**Your task**
Use the entries below to count the lines that hold the word "none"; answer with the number only.

**Data in this exercise**
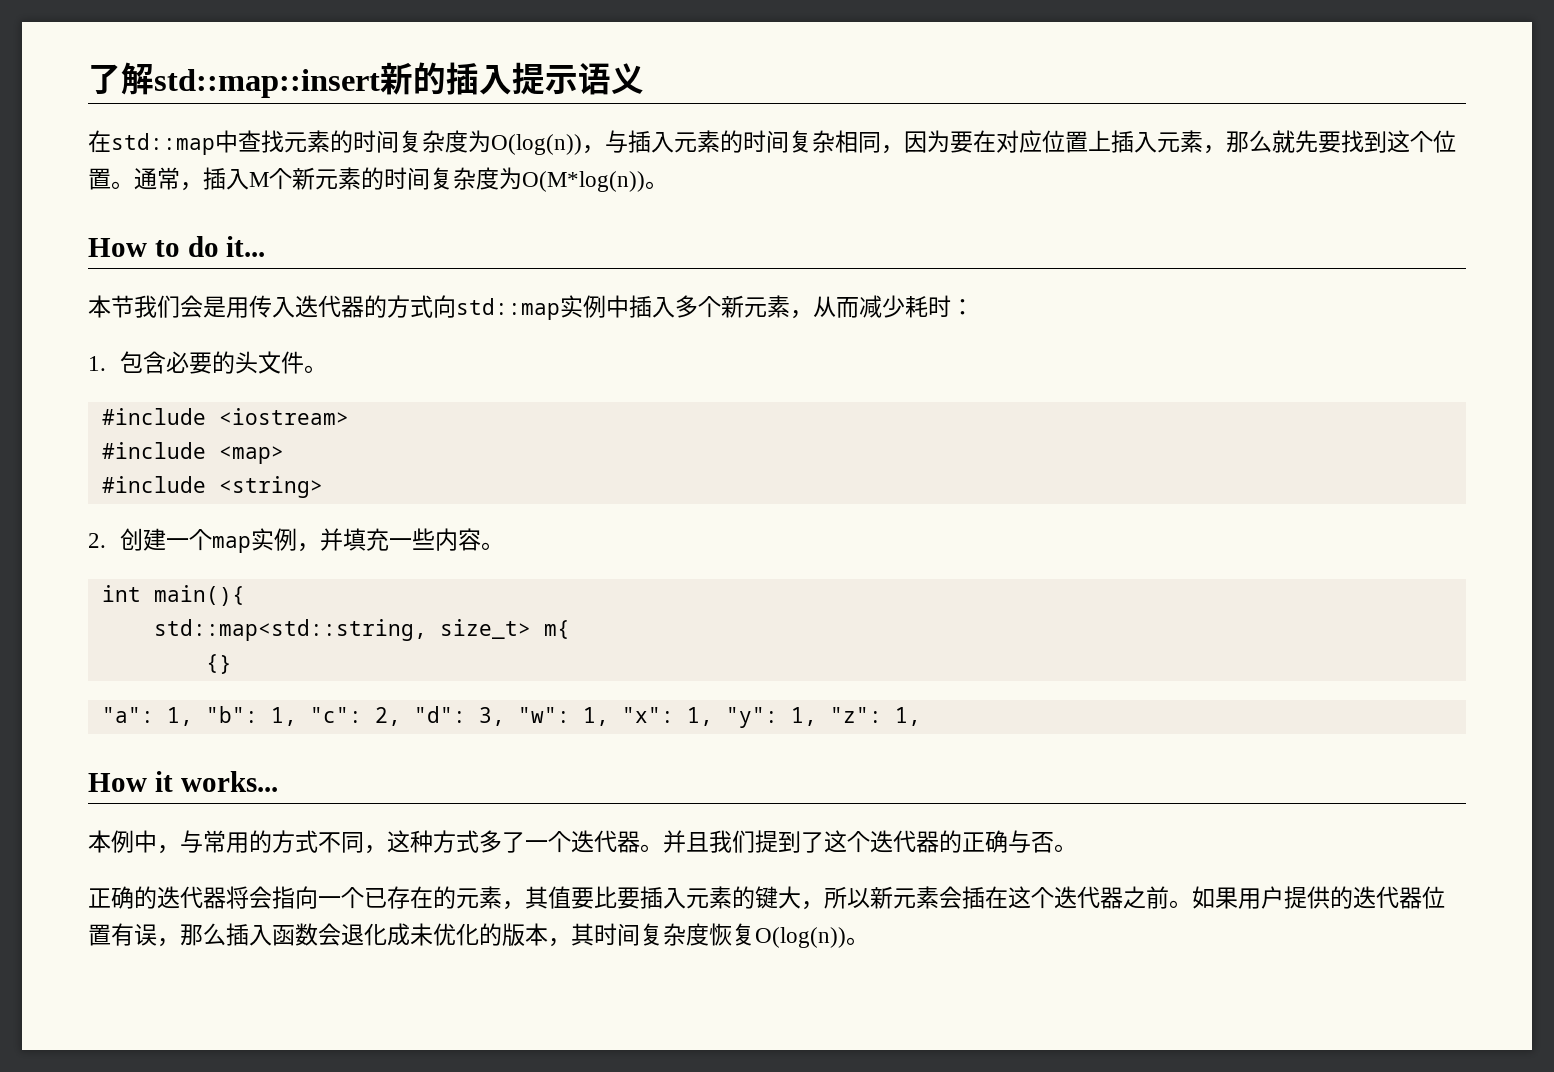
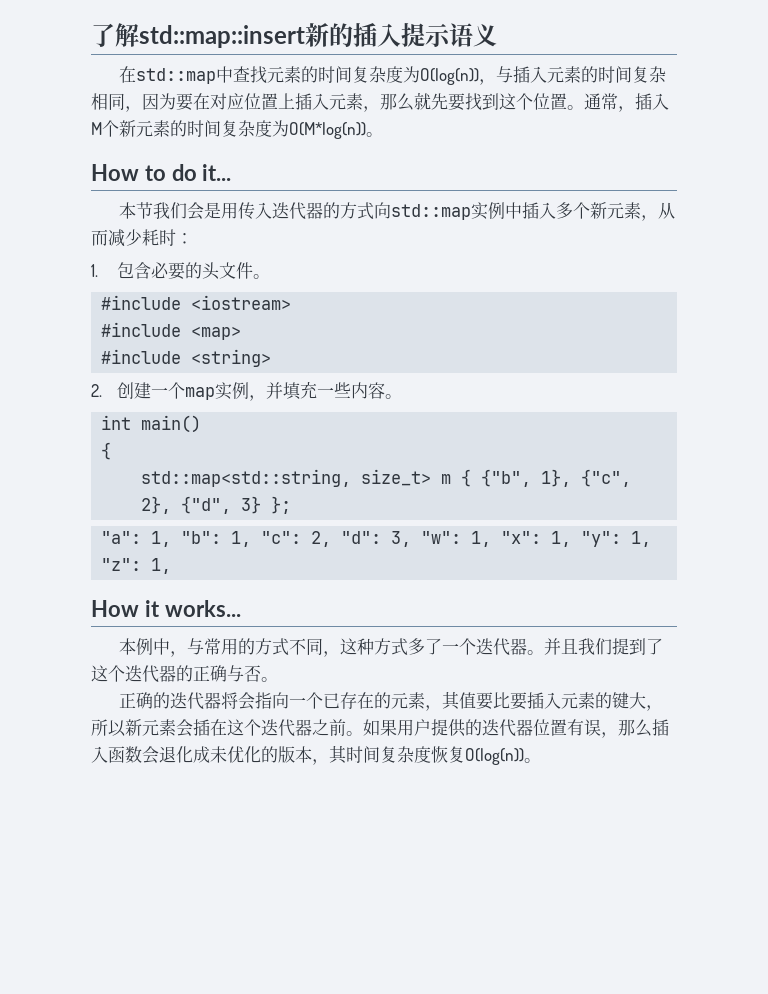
[153,585,245,606] main(){ -> [141,415,202,433] [101,442,112,460] main() // {
[543,620,570,639] [205,654,232,674] m{ // {} -> [441,469,632,487] [141,496,292,514] m { {"b", 1}, {"c", 2}, {"d", 3} };

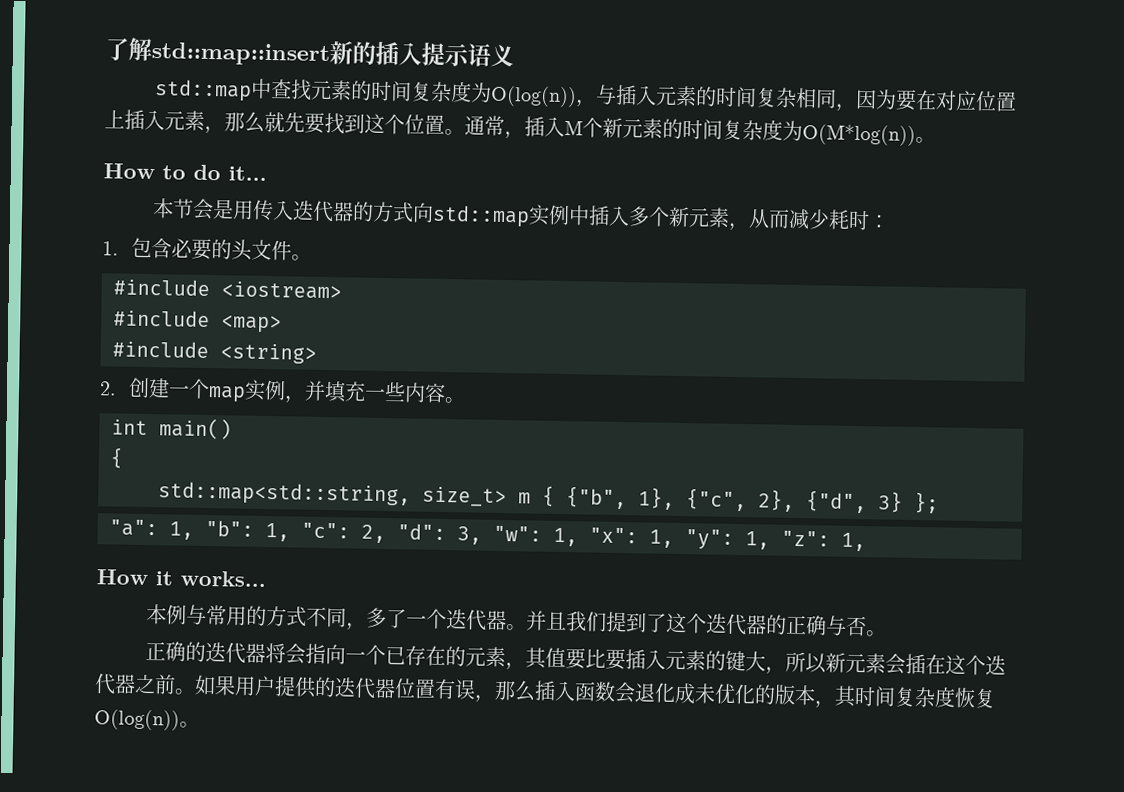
[119,66,137,83] 在 -> (514, 56) none
[153,202,188,219] 我们 -> (195, 208) none
[153,638,188,657] 中， -> (188, 614) none
[340,638,409,656] 这种方式 -> (368, 626) none

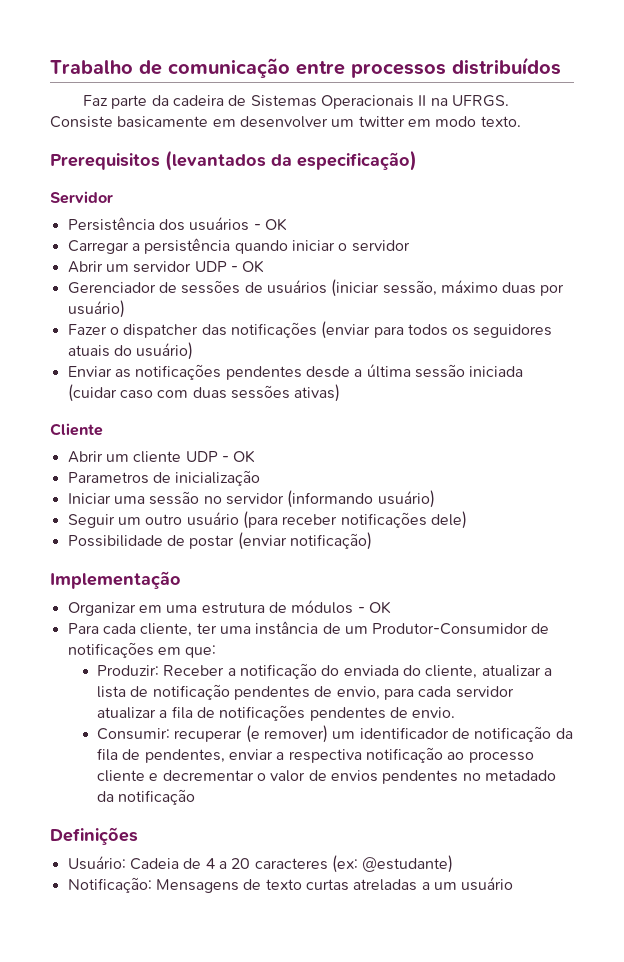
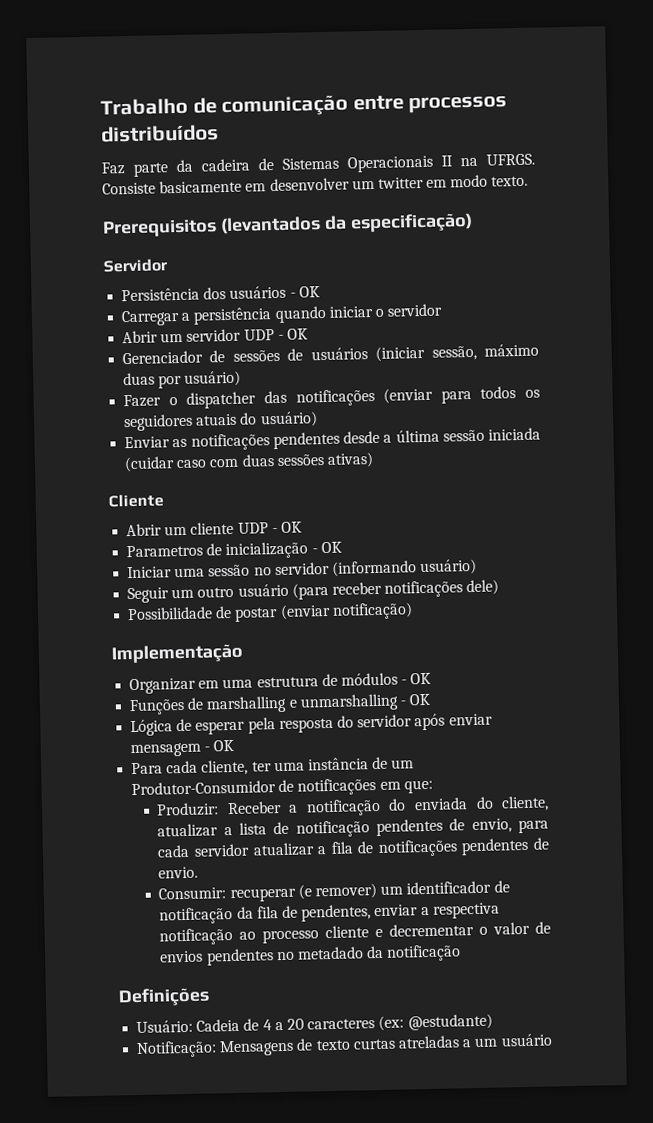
(261, 478) none -> [311,541,342,554] - OK
(391, 607) none -> [129,693,431,716] [130,713,493,737] [130,739,235,758] // Funções de marshalling e unmarshalling - OK // Lógica de esperar pela resposta do servidor após enviar mensagem - OK

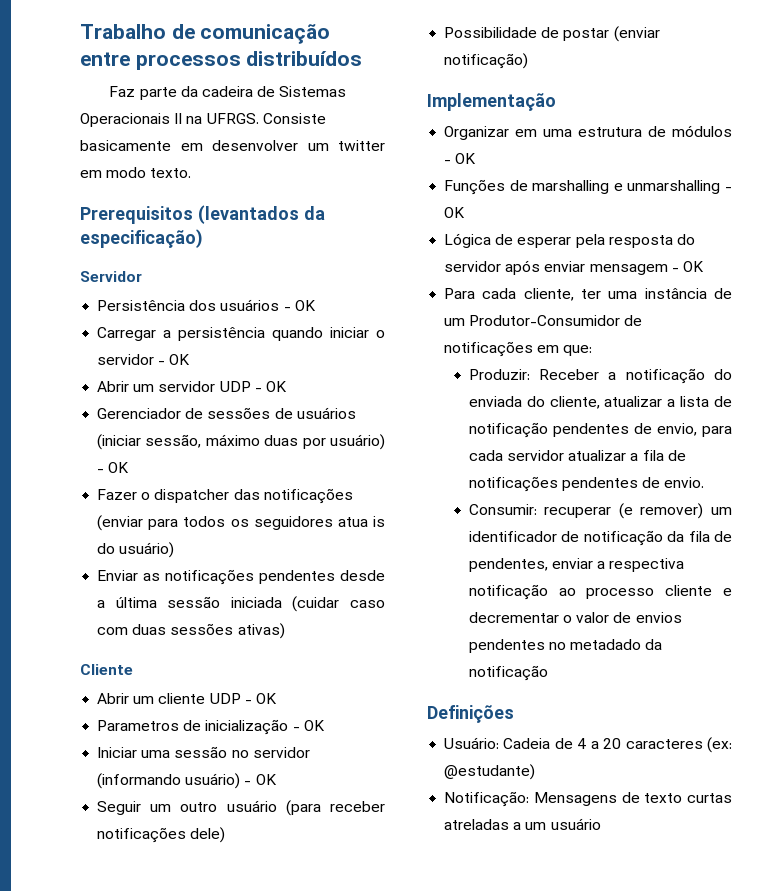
(443, 310) none -> [158,354,191,365] - OK
(242, 378) none -> [97,462,130,473] - OK
[195,413,238,426] atuais -> [337,516,385,527] atua is
(478, 567) none -> [244,774,277,785] - OK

**Output for this task**
9